### Assignment:
Go through the records below and count every line containing "insbesondere". Reply with the count alone.

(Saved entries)
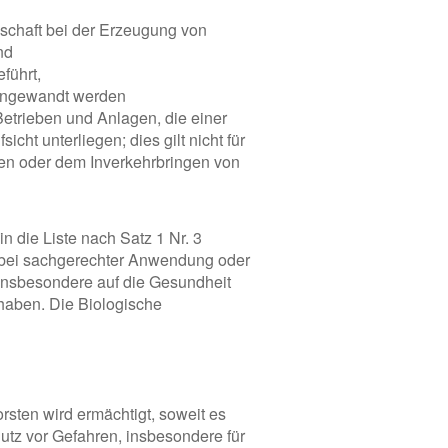
schaft bei der Erzeugung von
nd
führt,
 angewandt werden
etrieben und Anlagen, die einer
cht unterliegen; dies gilt nicht für
en oder dem Inverkehrbringen von
 die Liste nach Satz 1 Nr. 3
e bei sachgerechter Anwendung oder
insbesondere auf die Gesundheit
haben. Die Biologische
rsten wird ermächtigt, soweit es
tz vor Gefahren, insbesondere für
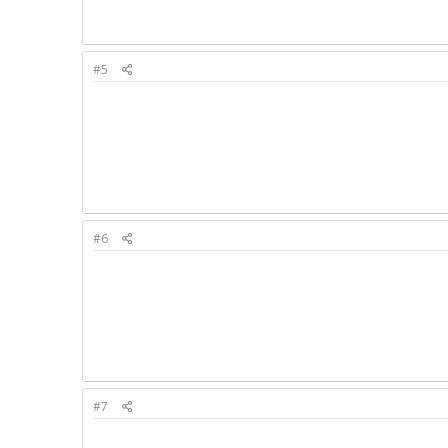
#5
#6
#7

### Written answer:
2